Sekarang ini angkasa di atas benua Asia banyak ditaburi benda artifisial yang
disebut satelit. Awalnya satelit Palapa milik Indonesia menjadi penghuni tunggal di
kawasan ini hingga beberapa dekade, tetapi kini keberadaannya tidak sendiri lagi.
Banyak satelit bertengger di angkasa benua Asia, seperti Palapa C-1, Intelsat 701,
704, dan 705, Asia Sat 1, 2, Thaicom 1-A, 2, PAS-2, Apstar-1, PAS-4, Rimsat 1, dan
2. Sebagai pioner pemilikan satelit Palapa saat itu menghantarkan Indonesia
memperoleh peringkat keempat dunia sebagai negara pemilik satelit setelah
Amerika Serikat, Uni Soviet, dan Kanada.
Ada beberapa argumen yang melatari Indonesia mesti memiliki satelit sendiri
antara lain, untuk memobilisasi arus informasi dari pusat ke daerah atau
sebaliknya, mengingat luas wilayah dan kondisi geografis yang berpulau-pulau,
selain untuk memicu pertumbuhan pembangunan, ekonomi, dan bisnis. Namun
demikian, lantaran pemerintah dalam menerapkan kebijakan mengenai siaran
asing di Indonesia terlalu ketat dan sering berubah, maka banyak pihak yang ingin
menyewa transponden Palapa dibatalkan. Karena itu, meskipun Palapa
keberadaannya lebih dulu ada dibanding satelit Asia-Sat 1 misalnya, tetapi yang
belakangan ini lebih maju dalam arti jangkauan siaran, jumlah pemirsa dan
penyewa transponder. Padahal jika semua kapasitas transponder yang dimiliki
satelit semua laku disewa, maka pemilik satelit tinggal memetik keuntungan yang
besar.
PROPAGANDA INTERNASIONAL
Pengertian Propaganda
Komunikasi persuasif ini pun dapat dibedakan antara yang dijalankan dalam masa
damai dan yang dilancarkan dalam masa perang yang mengambil bentuk agresif.

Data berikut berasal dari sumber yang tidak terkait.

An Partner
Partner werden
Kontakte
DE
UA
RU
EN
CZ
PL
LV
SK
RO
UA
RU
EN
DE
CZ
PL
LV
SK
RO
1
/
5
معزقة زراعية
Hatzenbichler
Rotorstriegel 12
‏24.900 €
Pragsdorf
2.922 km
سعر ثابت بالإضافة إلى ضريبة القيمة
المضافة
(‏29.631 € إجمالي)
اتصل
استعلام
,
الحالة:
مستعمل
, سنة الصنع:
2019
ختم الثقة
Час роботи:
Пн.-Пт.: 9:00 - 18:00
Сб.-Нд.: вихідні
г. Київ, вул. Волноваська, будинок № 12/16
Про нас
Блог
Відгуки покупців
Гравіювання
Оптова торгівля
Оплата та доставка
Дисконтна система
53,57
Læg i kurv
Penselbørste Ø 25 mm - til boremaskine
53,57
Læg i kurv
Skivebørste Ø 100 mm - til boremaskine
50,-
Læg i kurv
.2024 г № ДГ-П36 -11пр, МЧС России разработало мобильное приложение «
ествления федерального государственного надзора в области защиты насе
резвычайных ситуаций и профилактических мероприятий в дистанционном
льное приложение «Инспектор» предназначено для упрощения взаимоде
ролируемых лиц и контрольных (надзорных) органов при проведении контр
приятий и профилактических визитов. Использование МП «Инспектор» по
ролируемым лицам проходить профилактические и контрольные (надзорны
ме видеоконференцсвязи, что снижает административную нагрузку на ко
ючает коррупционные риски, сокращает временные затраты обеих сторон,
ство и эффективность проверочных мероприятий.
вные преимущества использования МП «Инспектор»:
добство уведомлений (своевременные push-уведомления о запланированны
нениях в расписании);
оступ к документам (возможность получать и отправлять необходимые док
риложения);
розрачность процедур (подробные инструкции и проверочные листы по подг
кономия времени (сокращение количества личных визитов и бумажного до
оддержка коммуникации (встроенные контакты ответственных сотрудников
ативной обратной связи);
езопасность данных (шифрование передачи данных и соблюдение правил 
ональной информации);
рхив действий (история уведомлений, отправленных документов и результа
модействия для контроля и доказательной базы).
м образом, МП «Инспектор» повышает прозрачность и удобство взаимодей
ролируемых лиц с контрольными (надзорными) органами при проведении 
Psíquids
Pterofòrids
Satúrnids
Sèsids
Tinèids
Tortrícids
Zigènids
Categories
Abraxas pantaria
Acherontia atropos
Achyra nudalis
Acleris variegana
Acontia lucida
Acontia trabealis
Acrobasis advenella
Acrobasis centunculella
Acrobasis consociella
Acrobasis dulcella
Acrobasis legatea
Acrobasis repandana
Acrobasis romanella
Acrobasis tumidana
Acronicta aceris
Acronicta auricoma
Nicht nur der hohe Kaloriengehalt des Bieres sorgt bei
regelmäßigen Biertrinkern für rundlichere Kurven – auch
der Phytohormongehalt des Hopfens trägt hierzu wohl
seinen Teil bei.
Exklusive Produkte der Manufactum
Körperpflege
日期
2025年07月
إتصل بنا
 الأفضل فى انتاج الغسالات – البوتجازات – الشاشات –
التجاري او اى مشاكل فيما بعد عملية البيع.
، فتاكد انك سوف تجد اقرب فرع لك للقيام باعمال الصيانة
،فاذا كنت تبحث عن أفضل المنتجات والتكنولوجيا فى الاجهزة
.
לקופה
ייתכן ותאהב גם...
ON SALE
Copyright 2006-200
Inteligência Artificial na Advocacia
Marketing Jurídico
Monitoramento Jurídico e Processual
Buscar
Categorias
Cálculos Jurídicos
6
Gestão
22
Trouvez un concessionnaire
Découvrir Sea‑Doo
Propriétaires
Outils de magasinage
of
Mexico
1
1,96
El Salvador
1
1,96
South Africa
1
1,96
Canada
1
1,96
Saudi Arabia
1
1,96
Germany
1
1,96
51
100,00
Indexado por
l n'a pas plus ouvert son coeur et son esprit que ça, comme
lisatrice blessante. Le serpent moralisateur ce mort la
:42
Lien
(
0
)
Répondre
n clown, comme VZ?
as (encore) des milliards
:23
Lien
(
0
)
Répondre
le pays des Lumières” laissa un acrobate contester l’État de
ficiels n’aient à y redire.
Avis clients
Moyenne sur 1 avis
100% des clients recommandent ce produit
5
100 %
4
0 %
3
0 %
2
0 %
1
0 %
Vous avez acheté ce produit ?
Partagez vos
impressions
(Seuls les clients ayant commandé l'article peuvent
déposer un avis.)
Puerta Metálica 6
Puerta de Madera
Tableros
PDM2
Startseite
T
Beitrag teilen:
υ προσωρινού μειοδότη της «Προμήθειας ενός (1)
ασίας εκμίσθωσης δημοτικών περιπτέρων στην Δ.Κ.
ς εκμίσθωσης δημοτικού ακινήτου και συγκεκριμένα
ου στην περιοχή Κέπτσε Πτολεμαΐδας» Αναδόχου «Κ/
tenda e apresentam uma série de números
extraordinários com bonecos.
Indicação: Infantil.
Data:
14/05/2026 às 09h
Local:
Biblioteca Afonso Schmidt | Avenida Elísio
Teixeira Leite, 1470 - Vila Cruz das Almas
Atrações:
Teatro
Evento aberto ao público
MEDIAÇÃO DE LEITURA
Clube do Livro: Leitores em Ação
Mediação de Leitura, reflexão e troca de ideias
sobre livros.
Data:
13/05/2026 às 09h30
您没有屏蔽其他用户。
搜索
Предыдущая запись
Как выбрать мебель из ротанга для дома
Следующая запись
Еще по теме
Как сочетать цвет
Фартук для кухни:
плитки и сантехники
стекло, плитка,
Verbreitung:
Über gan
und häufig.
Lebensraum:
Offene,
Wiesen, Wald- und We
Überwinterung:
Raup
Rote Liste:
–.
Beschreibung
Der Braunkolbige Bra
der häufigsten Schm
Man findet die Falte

Dalam masa perang, masing-masing kubu bertikai memanfaatkan berbagai sarana
komunikasi untuk mempengaruhi kubu lawan, terutama untuk memecah belah,
melemahkan, serta menghancurkan semangat bertempur musuh.
Propaganda Internasional Melalui Media Massa Swasta
Dalam masa damai ini, propaganda yang dijalankan memiliki pola lebih halus.
Pemerintah negara-negara besar lazim mendirikan perpustakaan,
menyelenggarakan seminar, diskusi, acara budaya, pertukaran siswa di negara lain
aktivitas-aktivitas yang pada dasarnya berfungsi mempengaruhi publik luar negeri
mendukung negara besar tersebut. Hampir setiap negara juga menyelenggarakan
stasiun radio gelombang pendek untuk menjalankan propaganda internasional
mereka.
Namun, seperti terlihat dalam kasus AS, ‘peperangan informasi’ itu tak hanya
dijalankan sepenuhnya oleh organ-organ pemerintah, namun juga didukung oleh
inisiatif-inisiatif non-pemerintah, serta melalui media massa swasta yang baik
secara terencana atau tidak terencana mendukung kebijakan pemerintah tersebut.